### STORED DATA
● ● ● ●

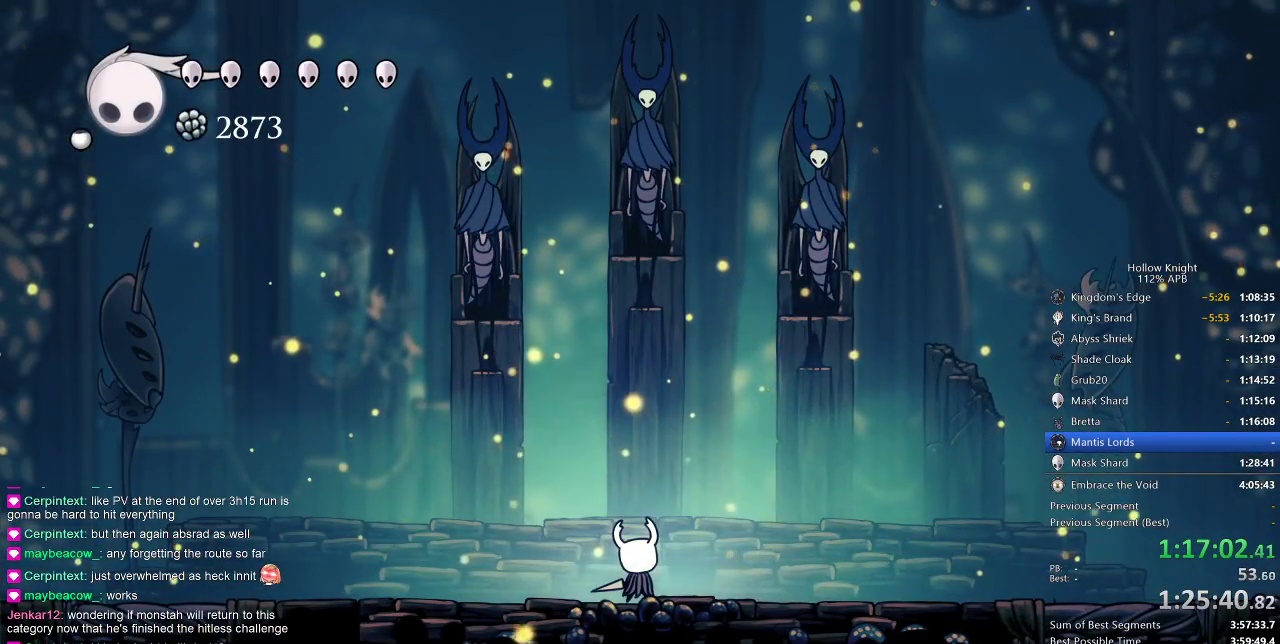
{"keys": [], "events": []}
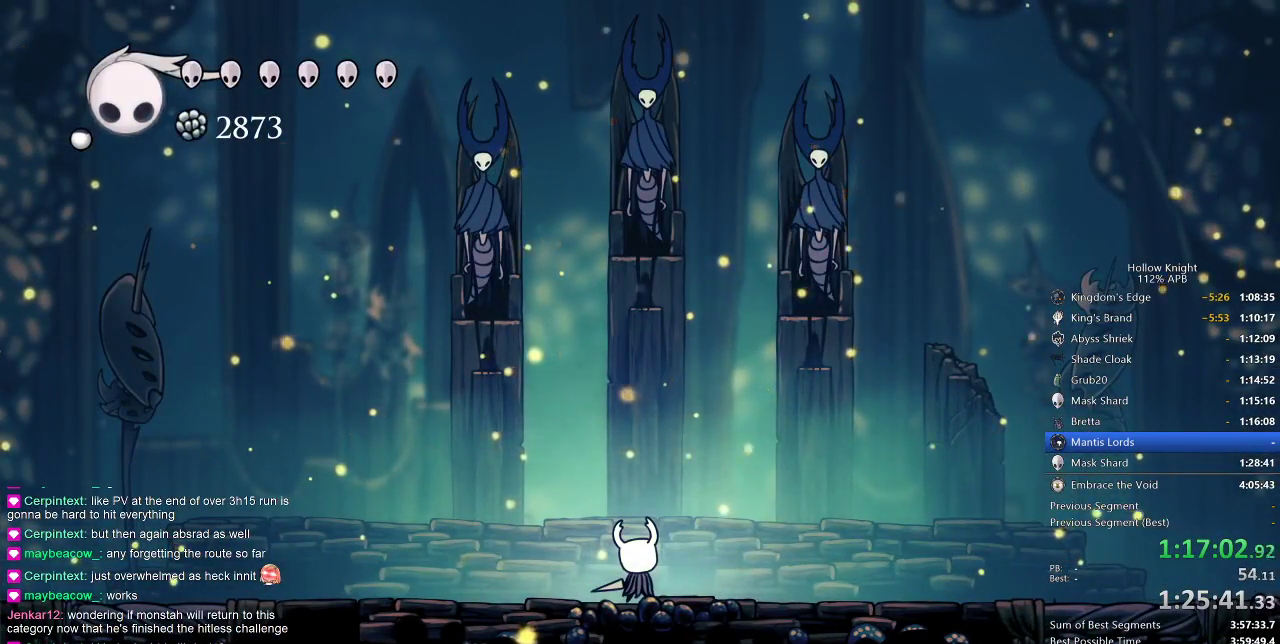
{"keys": [], "events": []}
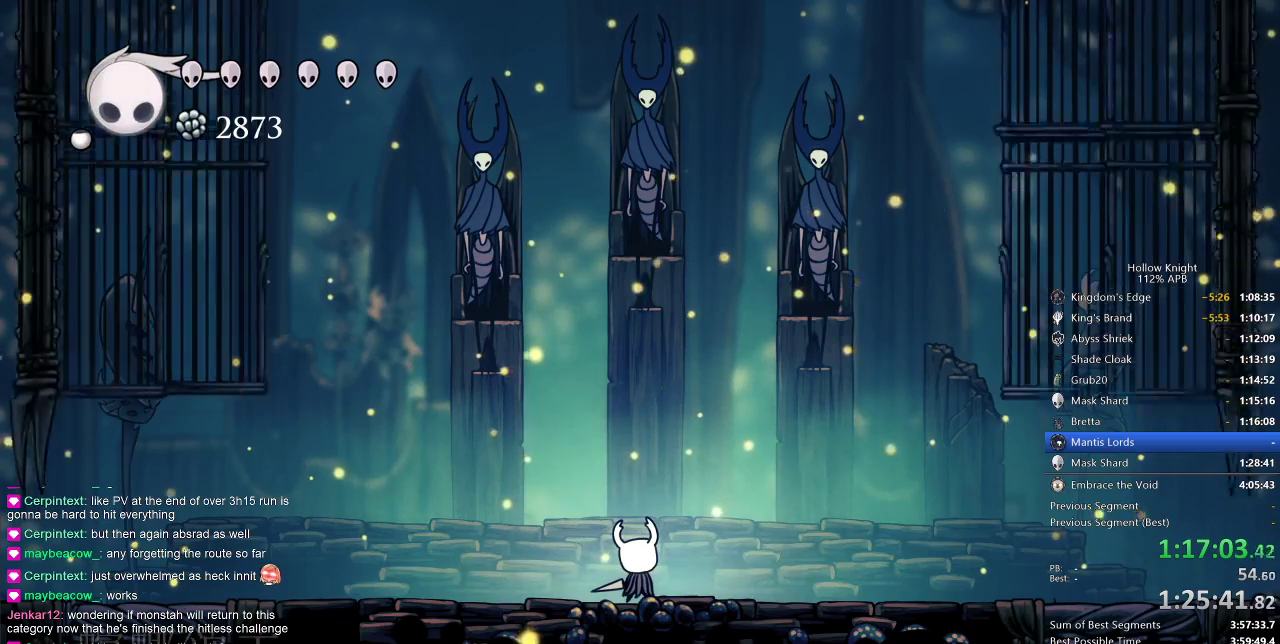
{"keys": ["jump", "right"], "events": [[450, "jump", "down"], [450, "right", "down"]]}
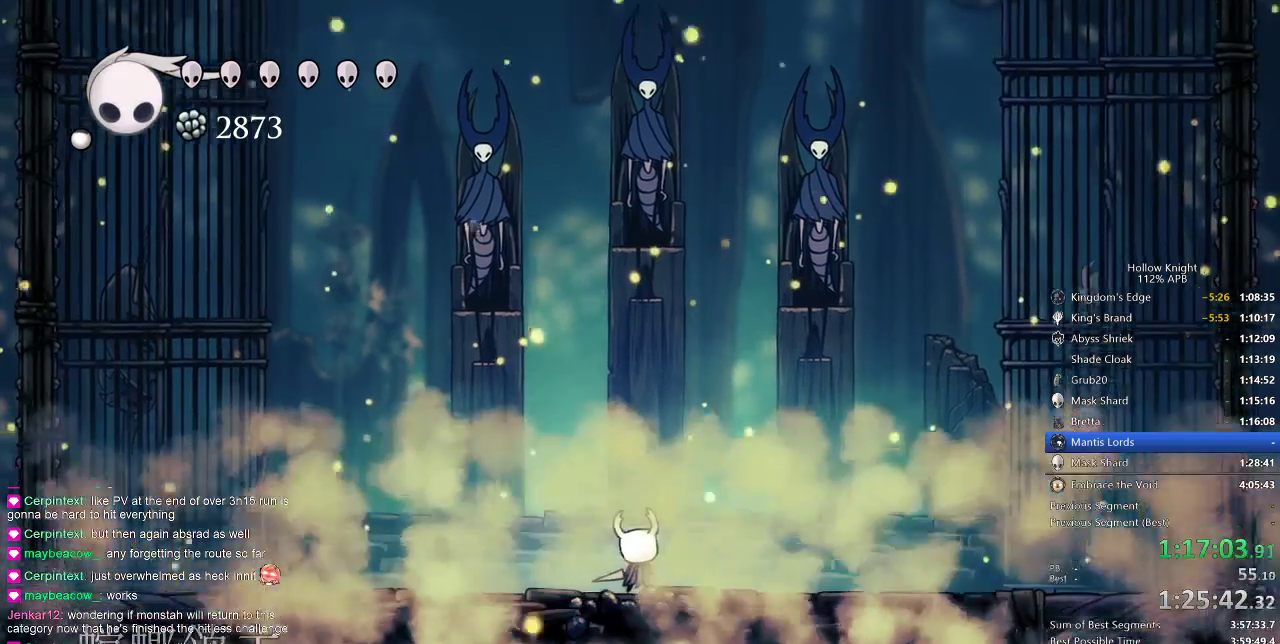
{"keys": ["jump"], "events": [[33, "jump", "up"], [33, "right", "up"], [133, "right", "down"], [167, "jump", "down"], [267, "right", "up"], [317, "jump", "up"], [317, "nail", "down"], [317, "right", "down"], [467, "jump", "down"], [467, "nail", "up"], [467, "right", "up"]]}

● ● ● ●

### TASK DESCRIPTION
This task calls for the listing to be restated exactly, with images omitted.

### REPLY
{"keys": [], "events": []}
{"keys": [], "events": []}
{"keys": ["jump", "right"], "events": [[450, "jump", "down"], [450, "right", "down"]]}
{"keys": ["jump"], "events": [[33, "jump", "up"], [33, "right", "up"], [133, "right", "down"], [167, "jump", "down"], [267, "right", "up"], [317, "jump", "up"], [317, "nail", "down"], [317, "right", "down"], [467, "jump", "down"], [467, "nail", "up"], [467, "right", "up"]]}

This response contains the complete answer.